CRM 2007: On-Premise, On-Demand, and Services Everywhere – Part 3

With all the fuss being made over widgets – and there is much more looming – will a commentator someday say that the cute little services known as widgets were like the small furry animals that stole the dinosaurs’ eggs, driving whole breeds into extinction? And if so will that be accurate? It will depend, as it often does, on the aggregations of individual users, the innovations that arise and the new habits that form.

Even as the major CRM vendors are pursuing strategies of vertical consolidation (and more from us on this in a future post), SAP at least has turned part of its labs over to the exploration of these small services. As SAP sees it, in its paper “Widgets and the Rise of Niche Enterprise applications”,

“Both producers and customers want suites of software that work seamlessly together. Custom Bred applications are applications tailored to smaller and smaller user bases. This allows for use specific customization of UI interaction and client-side mash-ups on top of service enabled Best in Class suites…Widgets are an extreme case of the decomposition of monolithic business functions and applications.” [full story]
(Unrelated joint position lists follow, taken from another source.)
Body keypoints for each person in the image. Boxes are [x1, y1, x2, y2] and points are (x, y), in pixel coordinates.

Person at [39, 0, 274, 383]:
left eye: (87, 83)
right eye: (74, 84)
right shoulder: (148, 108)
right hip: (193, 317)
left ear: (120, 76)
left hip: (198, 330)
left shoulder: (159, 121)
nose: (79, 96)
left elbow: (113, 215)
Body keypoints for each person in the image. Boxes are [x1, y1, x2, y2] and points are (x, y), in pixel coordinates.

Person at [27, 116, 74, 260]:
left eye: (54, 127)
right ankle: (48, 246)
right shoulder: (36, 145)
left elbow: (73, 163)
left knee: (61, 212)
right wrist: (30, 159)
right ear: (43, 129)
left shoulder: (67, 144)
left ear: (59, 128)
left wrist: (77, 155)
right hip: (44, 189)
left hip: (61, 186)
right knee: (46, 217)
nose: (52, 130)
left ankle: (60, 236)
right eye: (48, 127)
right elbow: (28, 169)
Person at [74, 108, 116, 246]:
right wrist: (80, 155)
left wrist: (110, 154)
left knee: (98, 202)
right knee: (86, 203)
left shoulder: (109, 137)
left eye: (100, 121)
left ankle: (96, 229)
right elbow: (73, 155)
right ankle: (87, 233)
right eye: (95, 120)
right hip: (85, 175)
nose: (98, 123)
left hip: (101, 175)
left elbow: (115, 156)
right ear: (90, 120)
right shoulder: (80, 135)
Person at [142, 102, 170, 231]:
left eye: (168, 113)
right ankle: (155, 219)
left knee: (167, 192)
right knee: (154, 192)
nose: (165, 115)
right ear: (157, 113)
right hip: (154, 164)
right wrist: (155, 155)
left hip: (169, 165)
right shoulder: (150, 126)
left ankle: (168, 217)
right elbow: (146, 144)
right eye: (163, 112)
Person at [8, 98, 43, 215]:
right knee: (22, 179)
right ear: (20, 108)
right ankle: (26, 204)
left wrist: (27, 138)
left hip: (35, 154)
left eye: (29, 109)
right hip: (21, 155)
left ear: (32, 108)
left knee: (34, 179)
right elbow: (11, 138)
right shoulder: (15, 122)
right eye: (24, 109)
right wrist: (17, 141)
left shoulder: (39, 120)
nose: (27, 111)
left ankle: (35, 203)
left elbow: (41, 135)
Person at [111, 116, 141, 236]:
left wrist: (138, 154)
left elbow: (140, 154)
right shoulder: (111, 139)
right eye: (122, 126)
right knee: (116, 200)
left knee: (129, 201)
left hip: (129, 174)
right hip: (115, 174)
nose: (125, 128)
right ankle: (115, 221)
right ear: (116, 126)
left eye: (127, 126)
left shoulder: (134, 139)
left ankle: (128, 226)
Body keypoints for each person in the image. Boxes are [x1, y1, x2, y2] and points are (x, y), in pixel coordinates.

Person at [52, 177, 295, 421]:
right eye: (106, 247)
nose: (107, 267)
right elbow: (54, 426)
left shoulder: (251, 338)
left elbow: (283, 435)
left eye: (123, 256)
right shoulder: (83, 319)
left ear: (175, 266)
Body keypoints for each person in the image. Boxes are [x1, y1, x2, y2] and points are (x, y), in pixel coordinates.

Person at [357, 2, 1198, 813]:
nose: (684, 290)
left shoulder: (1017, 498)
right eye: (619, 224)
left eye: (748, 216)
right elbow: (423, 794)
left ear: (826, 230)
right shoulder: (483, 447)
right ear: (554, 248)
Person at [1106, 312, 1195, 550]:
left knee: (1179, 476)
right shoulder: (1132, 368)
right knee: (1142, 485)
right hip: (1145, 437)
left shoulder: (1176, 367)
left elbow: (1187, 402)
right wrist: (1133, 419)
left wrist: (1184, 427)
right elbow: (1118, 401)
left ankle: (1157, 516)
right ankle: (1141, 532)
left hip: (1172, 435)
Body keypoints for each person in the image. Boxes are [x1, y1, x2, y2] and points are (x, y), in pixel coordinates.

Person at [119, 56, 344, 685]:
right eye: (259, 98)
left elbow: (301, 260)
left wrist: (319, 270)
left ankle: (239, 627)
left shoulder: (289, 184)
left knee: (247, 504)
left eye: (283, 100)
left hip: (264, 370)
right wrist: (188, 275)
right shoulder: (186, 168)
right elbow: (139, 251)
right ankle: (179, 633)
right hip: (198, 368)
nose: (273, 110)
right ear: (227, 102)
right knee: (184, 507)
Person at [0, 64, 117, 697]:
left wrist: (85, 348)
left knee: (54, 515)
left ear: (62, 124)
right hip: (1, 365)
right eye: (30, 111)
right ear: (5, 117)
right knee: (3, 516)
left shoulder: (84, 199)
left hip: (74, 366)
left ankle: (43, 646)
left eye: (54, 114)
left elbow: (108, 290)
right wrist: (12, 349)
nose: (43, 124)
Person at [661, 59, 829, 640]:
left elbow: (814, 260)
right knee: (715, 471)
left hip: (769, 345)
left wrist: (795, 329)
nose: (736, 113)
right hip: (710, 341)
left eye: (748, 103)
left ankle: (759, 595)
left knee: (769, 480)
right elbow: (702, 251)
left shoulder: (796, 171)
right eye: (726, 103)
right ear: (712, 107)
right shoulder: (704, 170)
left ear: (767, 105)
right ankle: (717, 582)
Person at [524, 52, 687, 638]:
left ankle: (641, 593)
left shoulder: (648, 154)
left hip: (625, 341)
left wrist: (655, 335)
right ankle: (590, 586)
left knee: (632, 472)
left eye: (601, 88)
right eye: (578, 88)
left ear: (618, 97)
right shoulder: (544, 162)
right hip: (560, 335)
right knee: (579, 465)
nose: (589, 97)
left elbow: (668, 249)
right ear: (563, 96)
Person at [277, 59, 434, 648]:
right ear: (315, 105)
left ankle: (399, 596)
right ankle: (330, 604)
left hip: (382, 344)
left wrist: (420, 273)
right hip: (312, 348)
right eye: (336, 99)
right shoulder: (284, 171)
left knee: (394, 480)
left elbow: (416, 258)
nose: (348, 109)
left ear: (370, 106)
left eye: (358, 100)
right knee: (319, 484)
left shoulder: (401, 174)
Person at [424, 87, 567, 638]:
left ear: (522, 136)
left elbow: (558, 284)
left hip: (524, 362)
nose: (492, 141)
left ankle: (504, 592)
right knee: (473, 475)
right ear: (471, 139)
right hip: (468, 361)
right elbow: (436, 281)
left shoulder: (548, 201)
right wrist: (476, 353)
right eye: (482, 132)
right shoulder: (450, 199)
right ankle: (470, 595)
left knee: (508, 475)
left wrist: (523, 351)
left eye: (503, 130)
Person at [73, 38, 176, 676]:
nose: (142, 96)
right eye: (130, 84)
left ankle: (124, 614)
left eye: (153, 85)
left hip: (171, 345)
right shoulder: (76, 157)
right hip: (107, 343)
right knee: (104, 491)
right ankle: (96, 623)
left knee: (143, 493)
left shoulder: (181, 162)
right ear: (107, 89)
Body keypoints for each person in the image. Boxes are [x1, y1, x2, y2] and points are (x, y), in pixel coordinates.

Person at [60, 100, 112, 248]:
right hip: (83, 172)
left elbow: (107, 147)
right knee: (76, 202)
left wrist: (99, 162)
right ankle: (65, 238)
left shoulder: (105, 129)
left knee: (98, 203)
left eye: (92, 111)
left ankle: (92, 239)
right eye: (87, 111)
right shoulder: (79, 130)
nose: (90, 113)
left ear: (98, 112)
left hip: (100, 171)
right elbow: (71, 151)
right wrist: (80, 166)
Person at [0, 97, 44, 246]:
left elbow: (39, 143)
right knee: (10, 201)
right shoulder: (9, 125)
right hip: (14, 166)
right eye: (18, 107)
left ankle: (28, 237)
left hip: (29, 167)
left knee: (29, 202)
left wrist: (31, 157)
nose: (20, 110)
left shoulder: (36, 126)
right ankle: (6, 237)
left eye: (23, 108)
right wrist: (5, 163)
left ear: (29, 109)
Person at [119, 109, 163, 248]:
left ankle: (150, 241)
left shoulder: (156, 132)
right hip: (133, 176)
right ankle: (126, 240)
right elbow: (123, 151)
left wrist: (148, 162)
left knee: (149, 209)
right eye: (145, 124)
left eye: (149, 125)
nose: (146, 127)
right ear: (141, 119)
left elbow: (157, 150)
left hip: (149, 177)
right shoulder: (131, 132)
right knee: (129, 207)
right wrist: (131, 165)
Perhaps this most closely illustrates in part our own philosophy at Dovetail Software. We deal with enterprises that have extensive legacy investments in Clarify™ data as a part of their overall deployment. Our design philosophy, from our earliest beginnings as a third-party, post-install customizer, has centered on solving inflexibilities by delivering overkill. We’ve always created add-on solutions that are prompted by specific user requirements, but provide an entire class of custom capabilities. For example we added to the original install functions as useful as a right-click context-sensitive menu system. This function is itself customizable in turn by the in-house IT team, using the API library, in numerous ways, for user-specific data views and execution calls.

We understand on-premise, best of class deployments, and we understand the great need for whole-enterprise integrations, and thin-client, remote access, web-based capabilities, founded on service oriented architectures. We observe with great interest (and passionate involvement) the lessons offered to the local area network by the Internet itself, the world’s great operating system. These lessons include: interoperability, user-centricity, lean performance, and rapid custom mashup.

The on-demand market offers again its simple sketch of our on-premise future:

“When it comes to Web 2.0, providing less features to a broader audience may actually be more valuable.” – Less May Be More

“API services form the foundation layer. These are the raw hosted services that have powered Web 2.0 and will become the engines of Web 3.0 – Google’s search and AdWords APIs, Amazon’s affiliate APIs, a seemingly infinite ocean of RSS feeds, a multitude of functional services, such as those included in the StrikeIron Web Services Marketplace, and many other examples. Some of the providers, like Google and Amazon, are important players, but there is a huge long tail of smaller providers. One of the most significant characteristics of this layer is that it is a commodity layer. As Web 3.0 matures, an almost perfect market will emerge and squeeze out virtually all of the profit margin from the highest-volume services – and sometimes squeeze them into loss-leading or worse.” – What to expect from Web 3.0

Underneath it all, of course, is software, which is ever evolving. The advent of small services is the great force massaging and challenging the monolithic installation into reinvention, integration, and ultimate efficiency. Everything points to the users as individuals, either the agents facing the case-open end consumers, or the customers themselves in friendly menus of self-service and context-sensitive mashups. The Forgotten Space of Service and Support is being recalled into memory from the bottom up by the forces at work within the enterprise itself, within its markets, and within the World Wide Web, with its surging, tidal push for democratic software.